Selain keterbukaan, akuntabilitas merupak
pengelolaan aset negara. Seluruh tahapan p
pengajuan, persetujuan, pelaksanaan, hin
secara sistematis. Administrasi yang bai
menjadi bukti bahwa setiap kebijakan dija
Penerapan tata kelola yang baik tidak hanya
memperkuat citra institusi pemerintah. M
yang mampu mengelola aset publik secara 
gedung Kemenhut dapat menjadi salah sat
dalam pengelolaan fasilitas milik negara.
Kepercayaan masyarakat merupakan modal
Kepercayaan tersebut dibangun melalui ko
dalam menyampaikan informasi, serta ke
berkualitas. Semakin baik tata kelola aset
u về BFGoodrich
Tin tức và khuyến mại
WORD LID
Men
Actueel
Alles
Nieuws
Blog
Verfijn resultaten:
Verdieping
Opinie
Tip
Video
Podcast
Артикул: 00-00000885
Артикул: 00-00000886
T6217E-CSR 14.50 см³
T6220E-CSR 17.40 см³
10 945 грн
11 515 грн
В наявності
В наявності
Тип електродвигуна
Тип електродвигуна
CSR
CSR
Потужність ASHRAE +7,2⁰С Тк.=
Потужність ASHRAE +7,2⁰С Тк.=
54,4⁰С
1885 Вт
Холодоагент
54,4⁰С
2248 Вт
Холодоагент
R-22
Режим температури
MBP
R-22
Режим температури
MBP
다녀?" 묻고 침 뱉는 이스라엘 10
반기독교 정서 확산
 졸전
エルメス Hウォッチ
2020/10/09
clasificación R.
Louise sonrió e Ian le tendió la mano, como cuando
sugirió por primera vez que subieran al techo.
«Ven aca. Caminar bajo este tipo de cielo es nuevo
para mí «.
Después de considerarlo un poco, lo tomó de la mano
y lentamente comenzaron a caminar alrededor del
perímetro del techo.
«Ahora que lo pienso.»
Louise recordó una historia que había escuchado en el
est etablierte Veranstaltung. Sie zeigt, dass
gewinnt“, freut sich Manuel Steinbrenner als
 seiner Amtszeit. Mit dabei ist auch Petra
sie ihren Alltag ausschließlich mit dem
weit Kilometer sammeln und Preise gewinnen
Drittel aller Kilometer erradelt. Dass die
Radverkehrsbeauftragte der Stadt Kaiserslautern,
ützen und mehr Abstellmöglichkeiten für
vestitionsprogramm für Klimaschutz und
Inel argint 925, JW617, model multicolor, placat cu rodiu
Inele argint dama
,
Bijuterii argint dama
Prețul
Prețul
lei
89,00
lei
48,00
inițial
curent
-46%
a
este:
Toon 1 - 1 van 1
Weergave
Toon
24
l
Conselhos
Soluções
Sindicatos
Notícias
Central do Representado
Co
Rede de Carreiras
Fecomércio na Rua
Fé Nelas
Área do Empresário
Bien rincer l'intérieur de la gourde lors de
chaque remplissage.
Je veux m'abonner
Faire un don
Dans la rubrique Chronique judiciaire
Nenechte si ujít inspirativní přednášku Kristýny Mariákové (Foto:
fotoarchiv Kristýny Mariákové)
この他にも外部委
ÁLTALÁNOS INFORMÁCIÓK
-=-=-=-=-
### Request:
The response must consist solely of the lines from the first line of the entries through the line containing "Артикул: 00-00000886", repeated exactly.

### Solution to this problem:
Selain keterbukaan, akuntabilitas merupak
pengelolaan aset negara. Seluruh tahapan p
pengajuan, persetujuan, pelaksanaan, hin
secara sistematis. Administrasi yang bai
menjadi bukti bahwa setiap kebijakan dija
Penerapan tata kelola yang baik tidak hanya
memperkuat citra institusi pemerintah. M
yang mampu mengelola aset publik secara 
gedung Kemenhut dapat menjadi salah sat
dalam pengelolaan fasilitas milik negara.
Kepercayaan masyarakat merupakan modal
Kepercayaan tersebut dibangun melalui ko
dalam menyampaikan informasi, serta ke
berkualitas. Semakin baik tata kelola aset
u về BFGoodrich
Tin tức và khuyến mại
WORD LID
Men
Actueel
Alles
Nieuws
Blog
Verfijn resultaten:
Verdieping
Opinie
Tip
Video
Podcast
Артикул: 00-00000885
Артикул: 00-00000886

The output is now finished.